Prior Knowledge: A Predictive Database For Developers - iProject
http://techcrunch.com/2012/09/11/prior-knowledge-a-predictive-database-for-developers/
======
AndrewKemendo
So, this seems fairly intuitive to me - mostly because I have been trying to
build one of these for predicting strategic actions by states ie: when is x
country going to launch a missile. I am curious what they are using as their
heuristics for developing solutions and how they are determining confidence
intervals (my guess: number of samples).

It is actually pretty easy to build a process that "fills in the blanks" the
hard part, obviously is getting those blanks correctly. In my experience that
takes a fairly deep set of expert opinions and coherent "causal" node
programmatics which have assigned confidence intervals. Not to mention the
fact that people are going to be scrutinizing this data and if it is wrong,
they are going to lose faith in the system, and quickly.

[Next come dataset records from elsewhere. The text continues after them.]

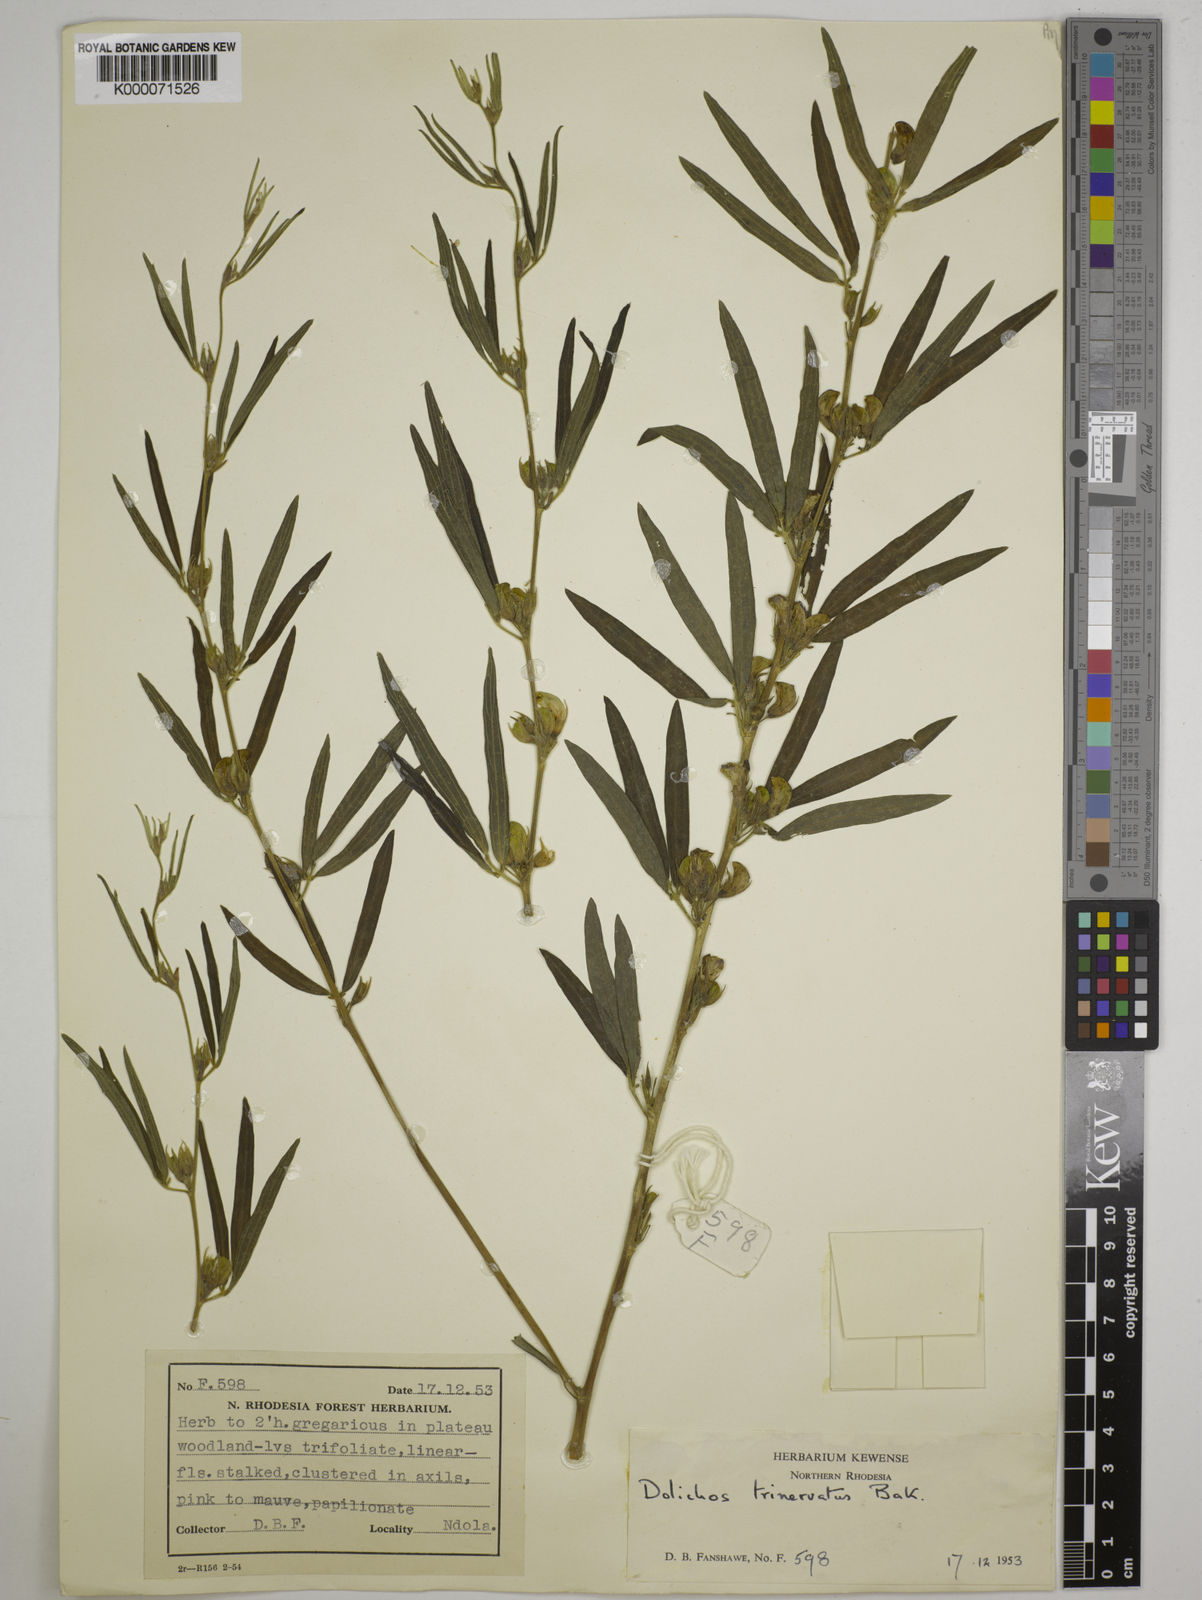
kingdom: Plantae
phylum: Tracheophyta
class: Magnoliopsida
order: Fabales
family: Fabaceae
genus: Dolichos
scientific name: Dolichos trinervatus
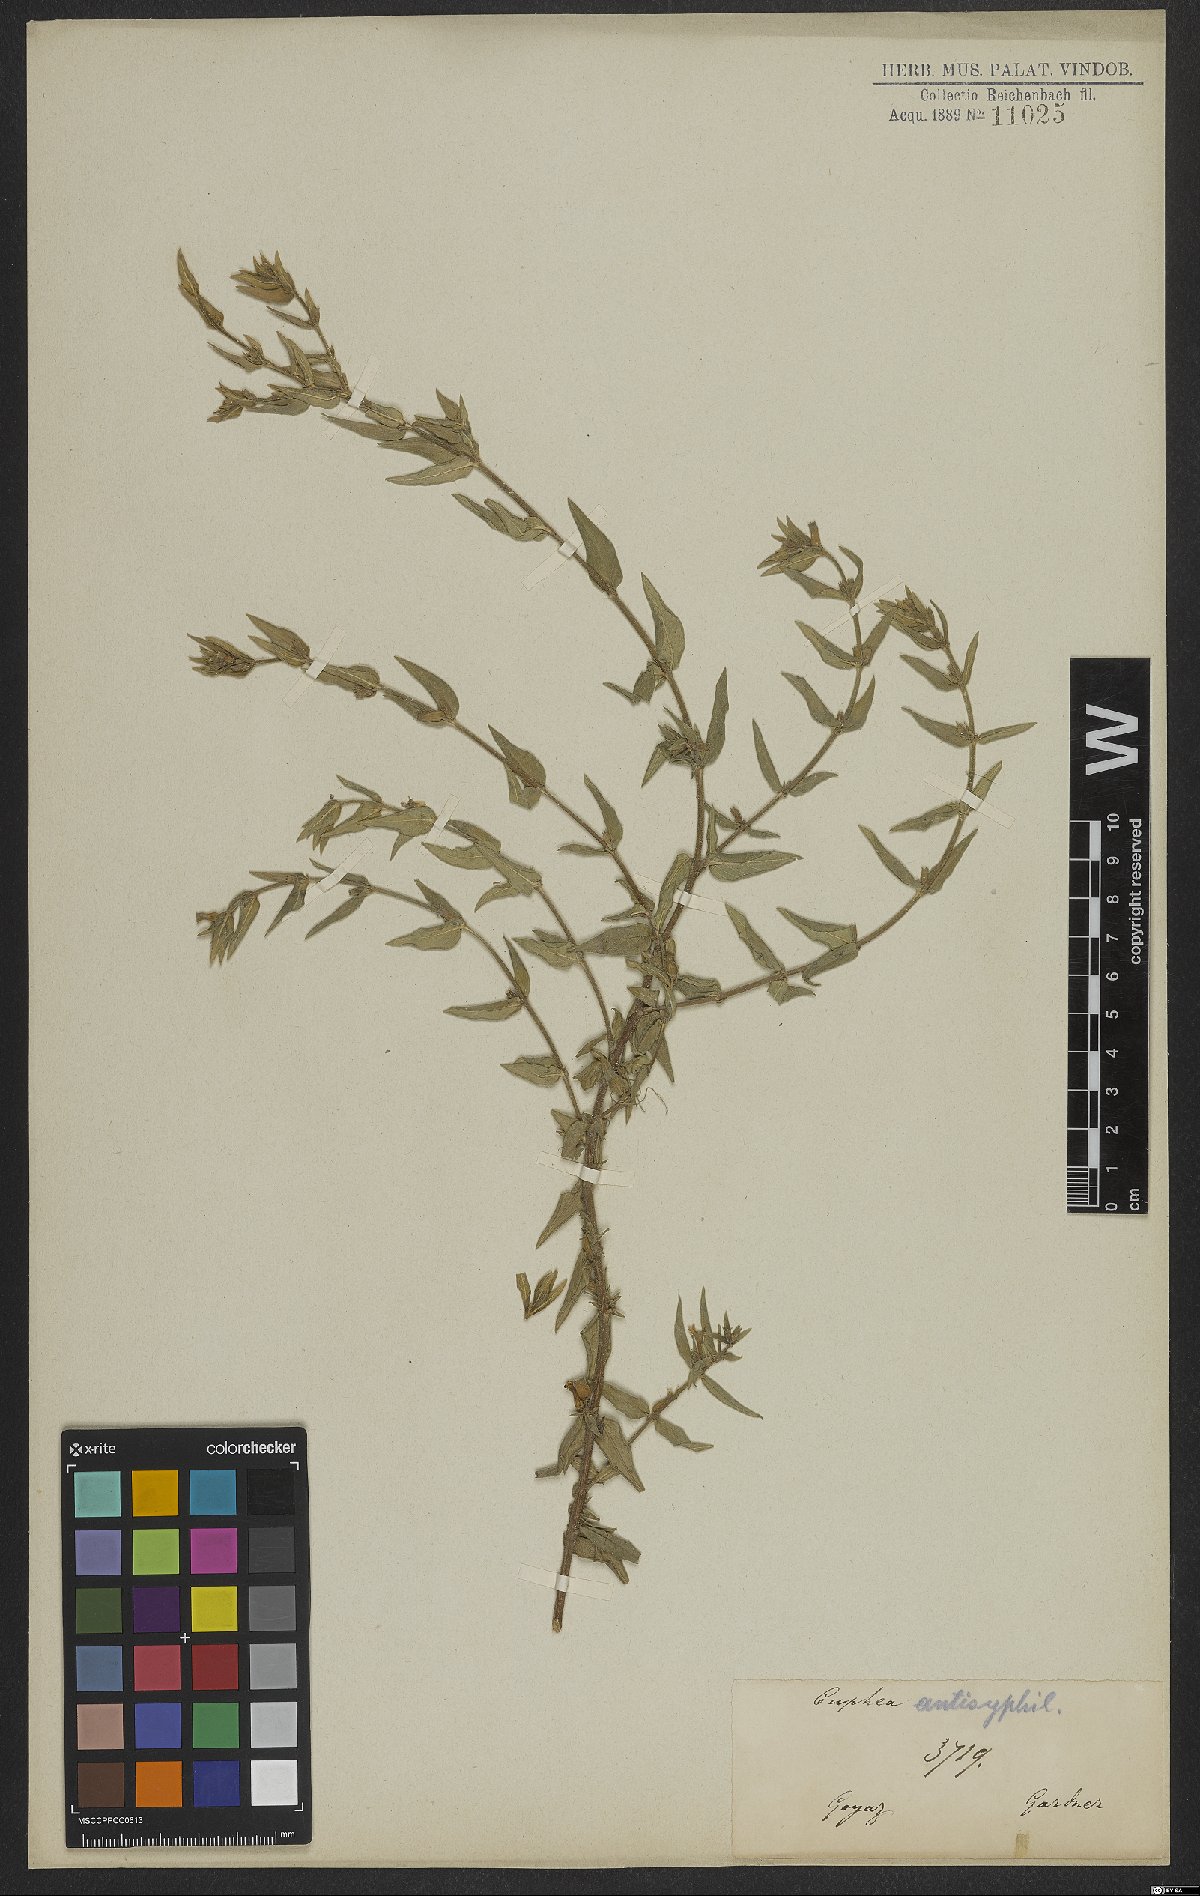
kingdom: Plantae
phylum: Tracheophyta
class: Magnoliopsida
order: Myrtales
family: Lythraceae
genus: Cuphea
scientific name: Cuphea antisyphilitica
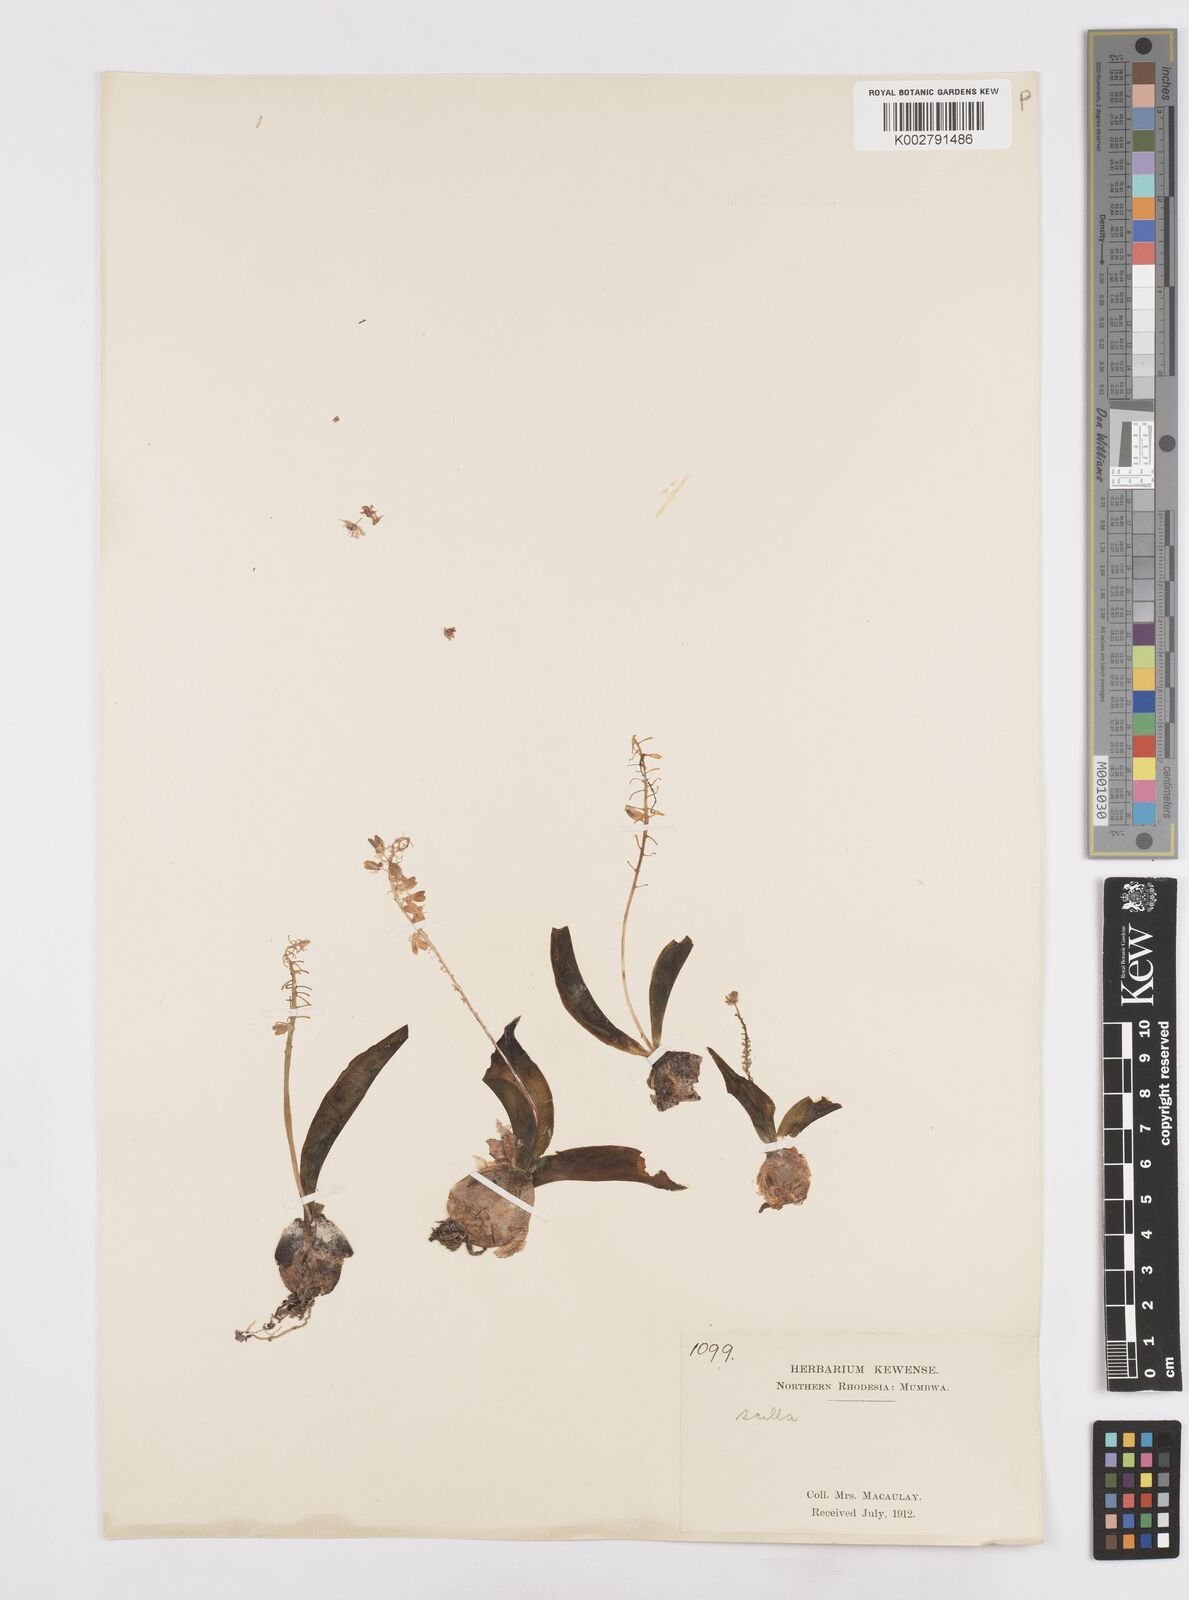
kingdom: Plantae
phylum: Tracheophyta
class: Liliopsida
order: Asparagales
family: Asparagaceae
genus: Scilla
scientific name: Scilla
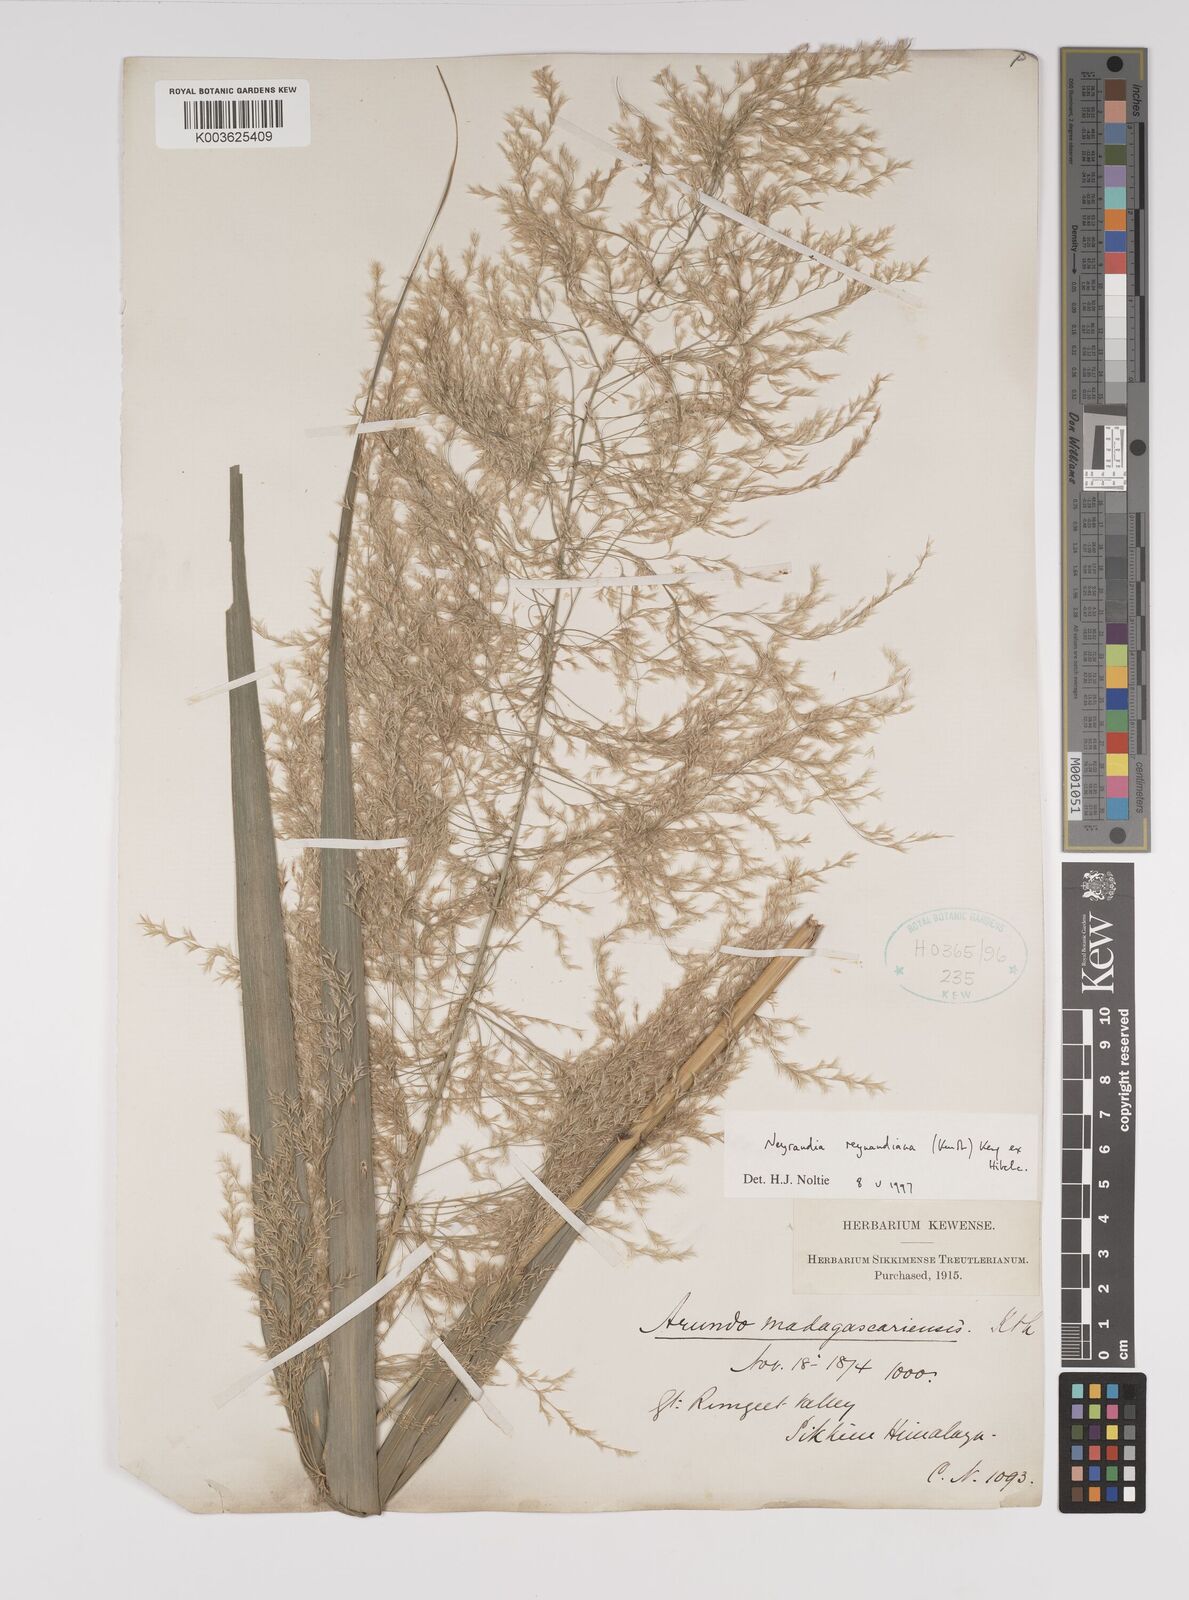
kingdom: Plantae
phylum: Tracheophyta
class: Liliopsida
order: Poales
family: Poaceae
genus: Neyraudia
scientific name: Neyraudia reynaudiana
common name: Silkreed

When you talk about implementing this on databases however, either the blanks
which are being filled need to not be critical processes which require
precision or they need to iterate corrections very quickly. In the end I think
this is useful for non-critical products which users can correct if necessary.
If however they have a novel solution with a significant history of "right"
answers, they may be onto something in machine learning.

------
micro_cam
Intriguing. The linked article mentions linear regression but this article:

[http://blog.priorknowledge.com/blog/scaling-not-your-
problem...](http://blog.priorknowledge.com/blog/scaling-not-your-problem/)

suggests something that handels scale, heterogeneous and missing data
gracefully. Maybe Random Forests?

------
codenerdz
Their PreQL demo during the Disrupt was pretty amazing. Im looking forward to
using their API for several ML experiments.

------
Sol2Sol
Prior Knowledge's Veritable database sounds intriguing. I do a bit of work on
the analytics side with medical claims data. I wonder how effective Veritable
would be against a large medical claims data set where you have multiple
hospital claims, lab claims, pharmacy claims for each member.